Only at the weekend it was revealed that elite SAS troops are under investigation over accusations that they executed unarmed Afghan civilians in cold blood.

Among the incendiary charges are that the SAS used fake photography to conceal civilian deaths, falsified reports and planted Taliban weaponry on victims to disguise them as insurgents.

As Max Hastings argued powerfully in the Mail yesterday, all charges of misconduct must be examined, especially such serious ones. But based on my own long military experience, this episode does not have the ring of truth.

I had SAS soldiers operating under my command in Northern Ireland, Iraq, Afghanistan and the Balkans, and I always found them highly trained, controlled and disciplined. The alleged behaviour does not match anything I have seen of SAS activity.

Such a criminal conspiracy could only have been enacted with orders from the top; we have seen not a shred of evidence to support such a plot, just as there is none to support claims of Iraqi abuses.

Yet the circus continues, driven forward by ministerial edict and underwritten by the taxpayer. This is partly down to the power of the political agenda. Phil Shiner is a left-winger who patently wanted to undermine the services.

Similarly, Labour leader Jeremy Corbyn — Marxist revolutionary, IRA sympathiser, and unilateral nuclear disarmer — jumped on the anti-army bandwagon by calling for an independent inquiry into alleged SAS ‘war crimes’.

With the same zeal with which he once denounced the recapture of the Falklands, he declared that ‘there can be no question of a cover-up’.

But other, less radical, politicians have been almost as bad. Senior figures in both main parties like to parade their supposed virtue by showing their eagerness to take up cases against our troops.

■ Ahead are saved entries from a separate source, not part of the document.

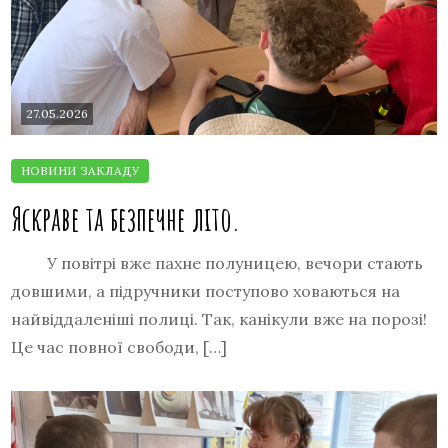
27.05.2026
Яскраве та безпечне літо.
У повітрі вже пахне полуницею, вечори стають
довшими, а підручники поступово ховаються на
найвіддаленіші полиці. Так, канікули вже на порозі!
Це час повної свободи, […]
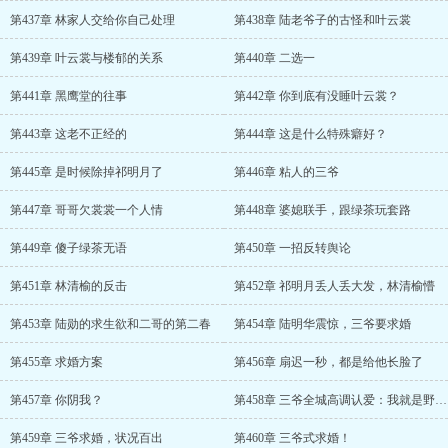
第437章 林家人交给你自己处理
第438章 陆老爷子的古怪和叶云裳
第439章 叶云裳与楼郁的关系
第440章 二选一
第441章 黑鹰堂的往事
第442章 你到底有没睡叶云裳？
第443章 这老不正经的
第444章 这是什么特殊癖好？
第445章 是时候除掉祁明月了
第446章 粘人的三爷
第447章 哥哥欠裳裳一个人情
第448章 婆媳联手，跟绿茶玩套路
第449章 傻子绿茶无语
第450章 一招反转舆论
第451章 林清榆的反击
第452章 祁明月丢人丢大发，林清榆懵
第453章 陆勋的求生欲和二哥的第二春
第454章 陆明华震惊，三爷要求婚
第455章 求婚方案
第456章 扇迟一秒，都是给他长脸了
第457章 你阴我？
第458章 三爷全城高调认爱：我就是野男人！
第459章 三爷求婚，状况百出
第460章 三爷式求婚！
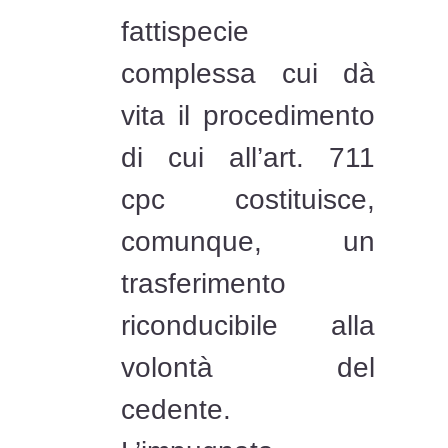
fattispecie
complessa cui dà
vita il procedimento
di cui all’art. 711
cpc costituisce,
comunque, un
trasferimento
riconducibile alla
volontà del
cedente.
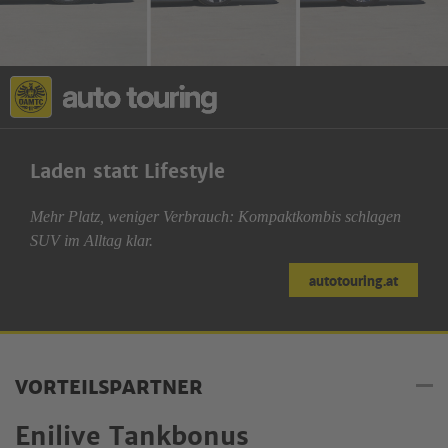
Laden statt Lifestyle
Mehr Platz, weniger Verbrauch: Kompaktkombis schlagen
SUV im Alltag klar.
autotouring.at
VORTEILSPARTNER
Enilive Tankbonus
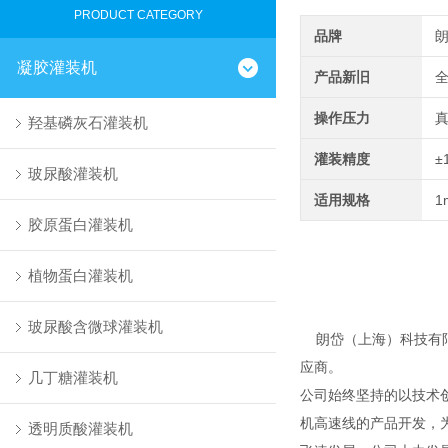
PRODUCT CATEGORY
品牌
凝胶灌装机
产品新旧
操作压力
羟基磷灰石灌装机
灌装精度
±
玻尿酸灌装机
适用规格
1
胶原蛋白灌装机
植物蛋白灌装机
玻尿酸含微球灌装机
朗岱（上海）科技有限
应商。
几丁糖灌装机
公司始终坚持的以技术
机高速线的产品开发，
透明质酸灌装机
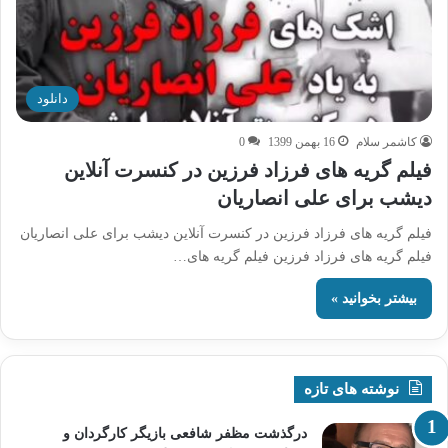
دانلود
کاشمر سلام
16 بهمن 1399
0
فیلم گریه های فرزاد فرزین در کنسرت آنلاین
دیشب برای علی انصاریان
فیلم گریه های فرزاد فرزین در کنسرت آنلاین دیشب برای علی انصاریان
فیلم گریه های فرزاد فرزین فیلم گریه های…
بیشتر بخوانید »
نوشته های تازه
درگذشت مظفر شافعی بازیگر کارگردان و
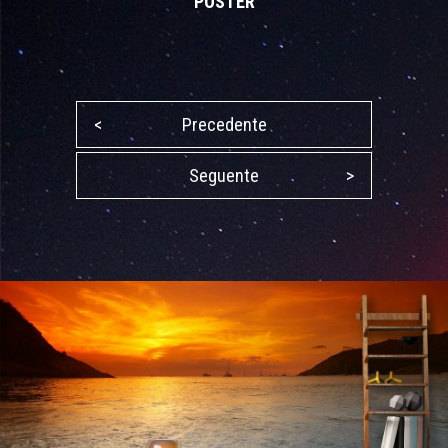
POSTER
<
Precedente
Seguente
>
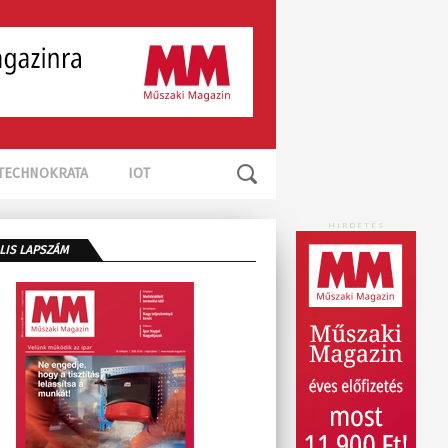
TECHNOKRATA
IOT
HIRDETÉS
LIS LAPSZÁM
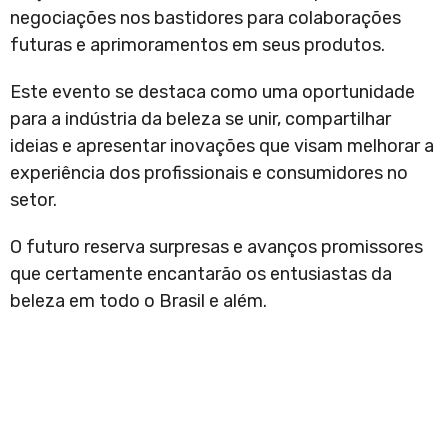
negociações nos bastidores para colaborações
futuras e aprimoramentos em seus produtos.
Este evento se destaca como uma oportunidade
para a indústria da beleza se unir, compartilhar
ideias e apresentar inovações que visam melhorar a
experiência dos profissionais e consumidores no
setor.
O futuro reserva surpresas e avanços promissores
que certamente encantarão os entusiastas da
beleza em todo o Brasil e além.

That is very different to the US attitude, which holds that the real virtue lies in the defence of their military.

The supine British attitude explains why the MoD was so determined to hound Royal Marine sergeant Alexander Blackman for killing a Taliban fighter, not only by securing his conviction for murder — rightly overturned — but also by resisting his appeal.

The political impetus behind the pathetic surrender to the lawyers has been accelerated by two other factors.

One is the notorious Human Rights Act of 1998, which has become a cash cow for money-grabbing lawyers, political activists and vexatious litigants. Social justice warriors might benefit from the act, but real warriors lose out.

The second is Britain’s membership of the International Criminal Court in the Hague, agreed by Tony Blair’s government in 2001.

He was warned that it would result in UK military personnel being placed in the dock simply for doing their duty; nevertheless he went ahead.

To the outrage of ‘progressive’ opinion, the US refused to join the International Court, because it did not want its soldiers to come under the jurisdiction of foreign regimes, or its military campaigns to be an arena for litigation.

As the latest Iraqi farce illustrates, British officialdom is trying to apply the legal niceties of peaceful civilian life to the lethal conflict and chaos of the battlefield.

The result is not justice, but a bonanza for lawyers and their clients. A central reason for this flight from common sense is that so few politicians, civil servants and even senior officers have any hardened experience of war.

Over my years as an officer, I was disturbed to witness how many cases the MoD settled against litigants without a fight, even when the accusations had no foundation. The argument was always that going through the courts was too expensive, so the taxpayer was saving money.

I did not believe that then, and, after this week’s revelations, I know it is even more untrue. This pusillanimous outlook inflicts more damage on our armed forces than any court action could achieve.

In effect, those who fight for the Queen’s colours see our government colluding with foes. That partly explains why recruitment is in crisis and morale badly deflated.

The willingness to settle also gives credence to allegations of abuse. That in turn provides more ammunition for our foes. In practice, therefore, the judicial white flag is a catalyst for more violence.

The folly will never end until British interests are given priority. If only our leaders had the same guts as the serving men and women now under scrutiny.